- EXCERPT PROVIDED
* * * *
Photograph Polynesia: what and what not to expect

Beach and ocean of Maupiti, French-Polynesia.

Polynesia. Ask the average European and he will probably reply with something like “Isn’t that an islands group on the other side of the big blue?”. And the one who is a bit better informed will tell you that it’s somehow identical to Bora Bora. And you can’t blame them since for us Europeans it is literally on the other side of the earth. But it’s such a shame since this region has so much to offer. Not just for honeymooners and millionaires, but also for backpackers and independent travelers wanting to explore and photograph Polynesia. In this post, I will tell you what and what not to expect.
* * * *
- LISTED ENTRIES
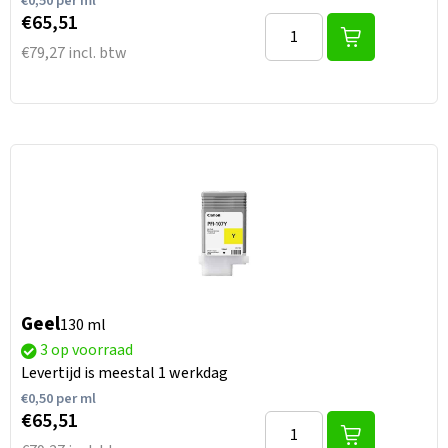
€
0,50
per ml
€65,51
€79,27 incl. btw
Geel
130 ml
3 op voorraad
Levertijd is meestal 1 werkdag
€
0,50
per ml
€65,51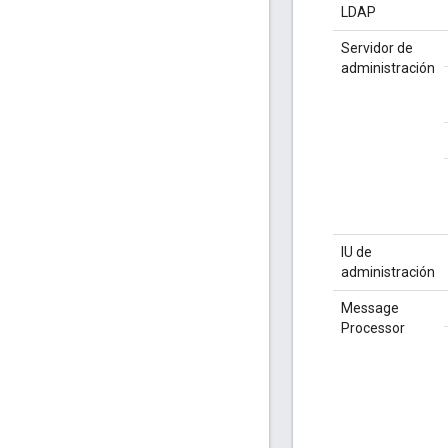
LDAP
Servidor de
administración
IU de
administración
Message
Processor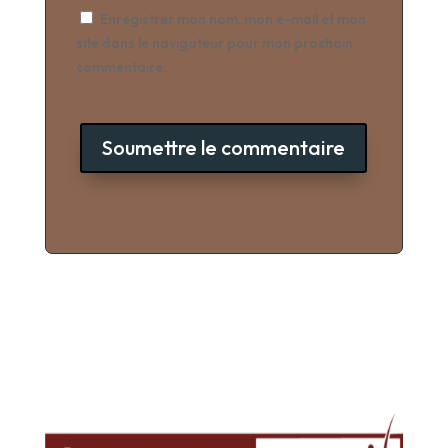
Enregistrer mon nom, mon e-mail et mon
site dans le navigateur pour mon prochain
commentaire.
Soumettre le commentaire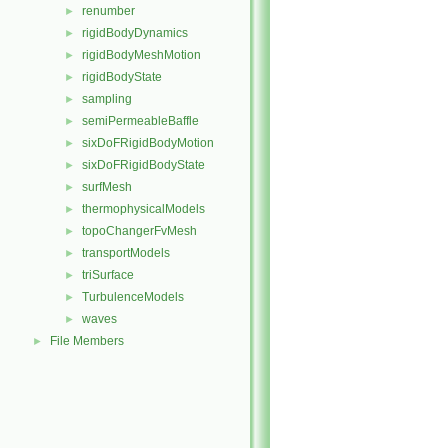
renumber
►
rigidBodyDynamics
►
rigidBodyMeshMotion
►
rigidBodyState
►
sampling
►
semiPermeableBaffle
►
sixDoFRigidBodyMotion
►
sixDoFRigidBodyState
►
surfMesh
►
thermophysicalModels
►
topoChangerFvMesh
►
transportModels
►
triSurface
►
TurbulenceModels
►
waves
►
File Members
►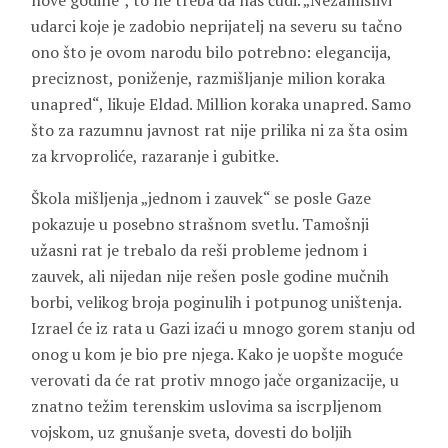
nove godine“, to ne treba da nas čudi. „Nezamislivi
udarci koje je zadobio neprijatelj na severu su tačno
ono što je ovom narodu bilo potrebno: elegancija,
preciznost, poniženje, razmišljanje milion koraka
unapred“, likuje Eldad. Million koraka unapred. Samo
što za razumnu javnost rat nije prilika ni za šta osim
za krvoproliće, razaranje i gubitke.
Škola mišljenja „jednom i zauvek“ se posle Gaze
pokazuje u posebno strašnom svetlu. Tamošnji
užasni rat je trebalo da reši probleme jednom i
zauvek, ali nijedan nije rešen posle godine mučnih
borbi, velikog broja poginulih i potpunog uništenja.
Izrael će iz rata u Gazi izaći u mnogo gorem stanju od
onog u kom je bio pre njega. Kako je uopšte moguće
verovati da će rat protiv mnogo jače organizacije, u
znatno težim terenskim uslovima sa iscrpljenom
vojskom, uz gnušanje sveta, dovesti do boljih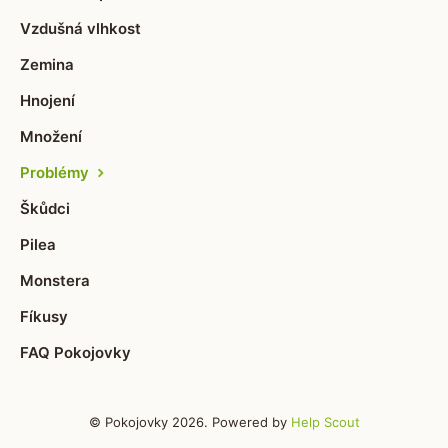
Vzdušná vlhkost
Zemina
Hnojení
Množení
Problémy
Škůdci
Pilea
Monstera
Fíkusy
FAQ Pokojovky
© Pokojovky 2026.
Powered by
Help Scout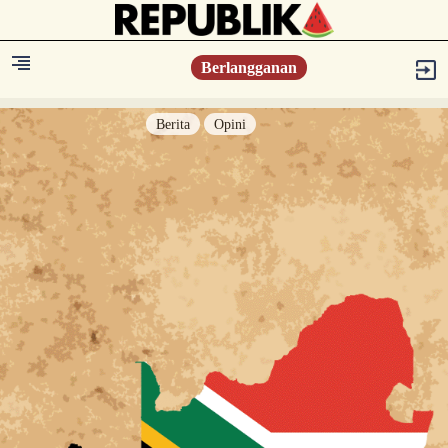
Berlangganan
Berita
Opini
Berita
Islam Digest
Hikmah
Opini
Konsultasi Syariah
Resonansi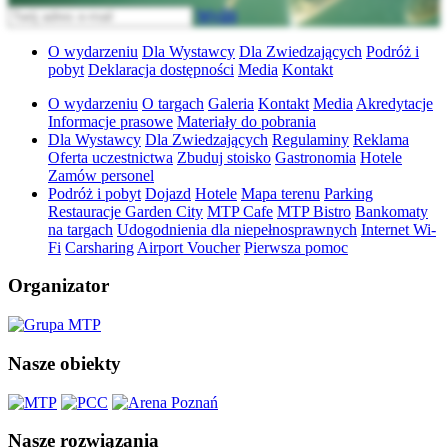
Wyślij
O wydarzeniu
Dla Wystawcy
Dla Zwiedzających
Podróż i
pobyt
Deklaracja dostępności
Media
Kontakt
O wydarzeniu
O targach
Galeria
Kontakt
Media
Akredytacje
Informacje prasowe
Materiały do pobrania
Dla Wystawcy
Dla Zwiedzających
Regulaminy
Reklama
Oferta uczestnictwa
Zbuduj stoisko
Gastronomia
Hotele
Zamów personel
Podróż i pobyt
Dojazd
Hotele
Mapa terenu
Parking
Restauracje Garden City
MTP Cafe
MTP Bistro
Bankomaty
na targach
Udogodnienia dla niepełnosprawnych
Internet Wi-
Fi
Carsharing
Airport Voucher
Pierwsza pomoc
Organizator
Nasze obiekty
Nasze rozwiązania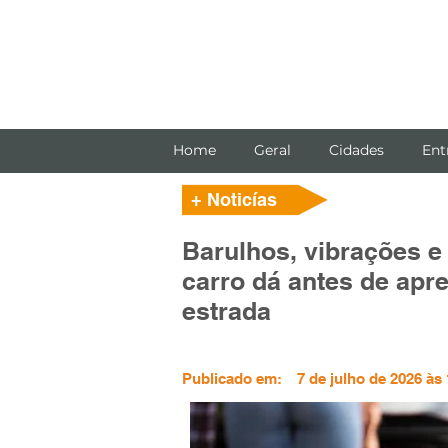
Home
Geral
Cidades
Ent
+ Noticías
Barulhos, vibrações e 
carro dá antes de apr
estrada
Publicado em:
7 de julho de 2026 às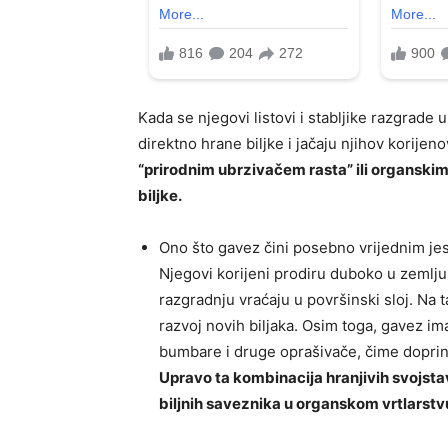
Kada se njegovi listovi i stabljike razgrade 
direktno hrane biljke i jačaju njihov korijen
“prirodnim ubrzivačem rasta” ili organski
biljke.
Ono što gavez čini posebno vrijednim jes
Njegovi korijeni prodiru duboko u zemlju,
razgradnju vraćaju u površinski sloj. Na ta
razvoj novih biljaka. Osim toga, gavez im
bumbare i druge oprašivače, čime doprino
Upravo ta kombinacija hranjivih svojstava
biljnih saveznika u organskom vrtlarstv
* * * *
- TASK GOAL
Can you reproduce the passage on photographing Polynesia word for word, starting at "Beach and ocean" and ending at "not to expect."?

- ANSWER TO THIS EXERCISE
Beach and ocean of Maupiti, French-Polynesia.

Polynesia. Ask the average European and he will probably reply with something like “Isn’t that an islands group on the other side of the big blue?”. And the one who is a bit better informed will tell you that it’s somehow identical to Bora Bora. And you can’t blame them since for us Europeans it is literally on the other side of the earth. But it’s such a shame since this region has so much to offer. Not just for honeymooners and millionaires, but also for backpackers and independent travelers wanting to explore and photograph Polynesia. In this post, I will tell you what and what not to expect.